■ **WHAT IS REQUIRED**
Will you transcribe the entries that follow, exactly and in full?

■ **THE INPUT**
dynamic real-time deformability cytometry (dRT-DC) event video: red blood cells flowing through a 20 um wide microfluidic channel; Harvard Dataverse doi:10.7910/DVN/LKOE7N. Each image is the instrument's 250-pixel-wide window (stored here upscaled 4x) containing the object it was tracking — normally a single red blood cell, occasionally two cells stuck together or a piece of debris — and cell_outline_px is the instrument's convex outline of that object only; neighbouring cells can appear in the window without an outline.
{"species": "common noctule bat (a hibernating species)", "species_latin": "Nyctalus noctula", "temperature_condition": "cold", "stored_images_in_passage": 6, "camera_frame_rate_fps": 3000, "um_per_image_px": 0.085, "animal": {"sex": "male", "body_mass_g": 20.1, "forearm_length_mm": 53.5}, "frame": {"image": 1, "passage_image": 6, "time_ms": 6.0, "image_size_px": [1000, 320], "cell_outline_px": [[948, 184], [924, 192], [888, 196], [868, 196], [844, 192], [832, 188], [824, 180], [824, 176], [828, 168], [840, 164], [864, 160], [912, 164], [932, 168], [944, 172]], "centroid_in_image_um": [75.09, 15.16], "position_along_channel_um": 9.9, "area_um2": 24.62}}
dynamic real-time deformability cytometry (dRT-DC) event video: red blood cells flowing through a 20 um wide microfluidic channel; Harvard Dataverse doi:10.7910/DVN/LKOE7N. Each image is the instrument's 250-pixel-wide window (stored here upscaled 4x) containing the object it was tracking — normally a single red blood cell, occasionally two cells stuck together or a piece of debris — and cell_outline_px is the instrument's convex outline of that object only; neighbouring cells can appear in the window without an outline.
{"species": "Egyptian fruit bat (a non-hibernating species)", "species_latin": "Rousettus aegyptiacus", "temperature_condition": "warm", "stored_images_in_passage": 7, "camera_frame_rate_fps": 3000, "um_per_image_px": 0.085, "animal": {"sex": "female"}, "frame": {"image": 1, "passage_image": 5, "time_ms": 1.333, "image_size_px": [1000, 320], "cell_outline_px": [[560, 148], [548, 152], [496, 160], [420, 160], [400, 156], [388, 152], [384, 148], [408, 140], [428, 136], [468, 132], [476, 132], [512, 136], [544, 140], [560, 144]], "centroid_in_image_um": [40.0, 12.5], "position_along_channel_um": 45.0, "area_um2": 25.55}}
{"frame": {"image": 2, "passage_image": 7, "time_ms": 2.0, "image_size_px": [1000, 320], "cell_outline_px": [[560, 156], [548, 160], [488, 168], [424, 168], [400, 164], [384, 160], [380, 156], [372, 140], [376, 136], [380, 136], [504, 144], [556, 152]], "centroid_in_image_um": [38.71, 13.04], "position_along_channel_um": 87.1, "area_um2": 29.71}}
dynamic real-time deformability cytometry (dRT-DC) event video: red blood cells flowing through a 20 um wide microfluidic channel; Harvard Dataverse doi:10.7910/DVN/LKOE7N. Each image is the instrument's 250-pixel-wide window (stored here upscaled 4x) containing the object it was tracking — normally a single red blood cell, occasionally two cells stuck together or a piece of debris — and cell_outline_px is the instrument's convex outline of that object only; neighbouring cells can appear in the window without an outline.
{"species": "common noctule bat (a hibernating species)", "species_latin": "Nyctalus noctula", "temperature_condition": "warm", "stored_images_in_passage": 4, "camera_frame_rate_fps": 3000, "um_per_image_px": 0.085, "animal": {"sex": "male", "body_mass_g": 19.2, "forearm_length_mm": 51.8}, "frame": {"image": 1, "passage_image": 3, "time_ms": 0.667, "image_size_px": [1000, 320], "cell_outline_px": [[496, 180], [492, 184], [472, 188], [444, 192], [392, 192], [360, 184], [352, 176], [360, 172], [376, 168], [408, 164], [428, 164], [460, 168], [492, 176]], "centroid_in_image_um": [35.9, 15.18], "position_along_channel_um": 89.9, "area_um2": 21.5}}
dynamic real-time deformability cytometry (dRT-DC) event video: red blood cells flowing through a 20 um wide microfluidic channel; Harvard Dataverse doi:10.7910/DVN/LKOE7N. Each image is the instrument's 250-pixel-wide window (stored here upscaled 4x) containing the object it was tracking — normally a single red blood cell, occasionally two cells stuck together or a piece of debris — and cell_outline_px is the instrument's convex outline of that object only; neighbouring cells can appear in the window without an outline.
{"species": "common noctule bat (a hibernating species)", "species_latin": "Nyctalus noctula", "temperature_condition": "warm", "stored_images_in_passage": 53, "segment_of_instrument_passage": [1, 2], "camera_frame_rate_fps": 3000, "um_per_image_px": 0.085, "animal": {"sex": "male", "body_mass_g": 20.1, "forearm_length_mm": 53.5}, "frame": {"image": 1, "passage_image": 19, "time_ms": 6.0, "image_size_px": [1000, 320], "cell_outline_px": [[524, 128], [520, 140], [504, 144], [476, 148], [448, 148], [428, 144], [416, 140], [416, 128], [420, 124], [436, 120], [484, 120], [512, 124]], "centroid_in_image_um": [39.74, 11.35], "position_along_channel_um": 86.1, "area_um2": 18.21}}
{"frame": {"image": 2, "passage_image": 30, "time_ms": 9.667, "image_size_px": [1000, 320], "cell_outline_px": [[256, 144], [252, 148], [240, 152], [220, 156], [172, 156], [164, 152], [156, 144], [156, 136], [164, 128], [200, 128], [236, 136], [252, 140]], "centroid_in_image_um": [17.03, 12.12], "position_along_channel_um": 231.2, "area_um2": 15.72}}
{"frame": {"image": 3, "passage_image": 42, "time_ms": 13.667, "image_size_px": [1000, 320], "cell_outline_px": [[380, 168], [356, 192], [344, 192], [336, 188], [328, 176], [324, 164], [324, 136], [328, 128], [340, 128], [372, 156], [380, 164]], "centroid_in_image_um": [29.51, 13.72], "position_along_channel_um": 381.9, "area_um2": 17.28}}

■ **ANSWER FOR THE TASK**
dynamic real-time deformability cytometry (dRT-DC) event video: red blood cells flowing through a 20 um wide microfluidic channel; Harvard Dataverse doi:10.7910/DVN/LKOE7N. Each image is the instrument's 250-pixel-wide window (stored here upscaled 4x) containing the object it was tracking — normally a single red blood cell, occasionally two cells stuck together or a piece of debris — and cell_outline_px is the instrument's convex outline of that object only; neighbouring cells can appear in the window without an outline.
{"species": "common noctule bat (a hibernating species)", "species_latin": "Nyctalus noctula", "temperature_condition": "cold", "stored_images_in_passage": 6, "camera_frame_rate_fps": 3000, "um_per_image_px": 0.085, "animal": {"sex": "male", "body_mass_g": 20.1, "forearm_length_mm": 53.5}, "frame": {"image": 1, "passage_image": 6, "time_ms": 6.0, "image_size_px": [1000, 320], "cell_outline_px": [[948, 184], [924, 192], [888, 196], [868, 196], [844, 192], [832, 188], [824, 180], [824, 176], [828, 168], [840, 164], [864, 160], [912, 164], [932, 168], [944, 172]], "centroid_in_image_um": [75.09, 15.16], "position_along_channel_um": 9.9, "area_um2": 24.62}}
dynamic real-time deformability cytometry (dRT-DC) event video: red blood cells flowing through a 20 um wide microfluidic channel; Harvard Dataverse doi:10.7910/DVN/LKOE7N. Each image is the instrument's 250-pixel-wide window (stored here upscaled 4x) containing the object it was tracking — normally a single red blood cell, occasionally two cells stuck together or a piece of debris — and cell_outline_px is the instrument's convex outline of that object only; neighbouring cells can appear in the window without an outline.
{"species": "Egyptian fruit bat (a non-hibernating species)", "species_latin": "Rousettus aegyptiacus", "temperature_condition": "warm", "stored_images_in_passage": 7, "camera_frame_rate_fps": 3000, "um_per_image_px": 0.085, "animal": {"sex": "female"}, "frame": {"image": 1, "passage_image": 5, "time_ms": 1.333, "image_size_px": [1000, 320], "cell_outline_px": [[560, 148], [548, 152], [496, 160], [420, 160], [400, 156], [388, 152], [384, 148], [408, 140], [428, 136], [468, 132], [476, 132], [512, 136], [544, 140], [560, 144]], "centroid_in_image_um": [40.0, 12.5], "position_along_channel_um": 45.0, "area_um2": 25.55}}
{"frame": {"image": 2, "passage_image": 7, "time_ms": 2.0, "image_size_px": [1000, 320], "cell_outline_px": [[560, 156], [548, 160], [488, 168], [424, 168], [400, 164], [384, 160], [380, 156], [372, 140], [376, 136], [380, 136], [504, 144], [556, 152]], "centroid_in_image_um": [38.71, 13.04], "position_along_channel_um": 87.1, "area_um2": 29.71}}
dynamic real-time deformability cytometry (dRT-DC) event video: red blood cells flowing through a 20 um wide microfluidic channel; Harvard Dataverse doi:10.7910/DVN/LKOE7N. Each image is the instrument's 250-pixel-wide window (stored here upscaled 4x) containing the object it was tracking — normally a single red blood cell, occasionally two cells stuck together or a piece of debris — and cell_outline_px is the instrument's convex outline of that object only; neighbouring cells can appear in the window without an outline.
{"species": "common noctule bat (a hibernating species)", "species_latin": "Nyctalus noctula", "temperature_condition": "warm", "stored_images_in_passage": 4, "camera_frame_rate_fps": 3000, "um_per_image_px": 0.085, "animal": {"sex": "male", "body_mass_g": 19.2, "forearm_length_mm": 51.8}, "frame": {"image": 1, "passage_image": 3, "time_ms": 0.667, "image_size_px": [1000, 320], "cell_outline_px": [[496, 180], [492, 184], [472, 188], [444, 192], [392, 192], [360, 184], [352, 176], [360, 172], [376, 168], [408, 164], [428, 164], [460, 168], [492, 176]], "centroid_in_image_um": [35.9, 15.18], "position_along_channel_um": 89.9, "area_um2": 21.5}}
dynamic real-time deformability cytometry (dRT-DC) event video: red blood cells flowing through a 20 um wide microfluidic channel; Harvard Dataverse doi:10.7910/DVN/LKOE7N. Each image is the instrument's 250-pixel-wide window (stored here upscaled 4x) containing the object it was tracking — normally a single red blood cell, occasionally two cells stuck together or a piece of debris — and cell_outline_px is the instrument's convex outline of that object only; neighbouring cells can appear in the window without an outline.
{"species": "common noctule bat (a hibernating species)", "species_latin": "Nyctalus noctula", "temperature_condition": "warm", "stored_images_in_passage": 53, "segment_of_instrument_passage": [1, 2], "camera_frame_rate_fps": 3000, "um_per_image_px": 0.085, "animal": {"sex": "male", "body_mass_g": 20.1, "forearm_length_mm": 53.5}, "frame": {"image": 1, "passage_image": 19, "time_ms": 6.0, "image_size_px": [1000, 320], "cell_outline_px": [[524, 128], [520, 140], [504, 144], [476, 148], [448, 148], [428, 144], [416, 140], [416, 128], [420, 124], [436, 120], [484, 120], [512, 124]], "centroid_in_image_um": [39.74, 11.35], "position_along_channel_um": 86.1, "area_um2": 18.21}}
{"frame": {"image": 2, "passage_image": 30, "time_ms": 9.667, "image_size_px": [1000, 320], "cell_outline_px": [[256, 144], [252, 148], [240, 152], [220, 156], [172, 156], [164, 152], [156, 144], [156, 136], [164, 128], [200, 128], [236, 136], [252, 140]], "centroid_in_image_um": [17.03, 12.12], "position_along_channel_um": 231.2, "area_um2": 15.72}}
{"frame": {"image": 3, "passage_image": 42, "time_ms": 13.667, "image_size_px": [1000, 320], "cell_outline_px": [[380, 168], [356, 192], [344, 192], [336, 188], [328, 176], [324, 164], [324, 136], [328, 128], [340, 128], [372, 156], [380, 164]], "centroid_in_image_um": [29.51, 13.72], "position_along_channel_um": 381.9, "area_um2": 17.28}}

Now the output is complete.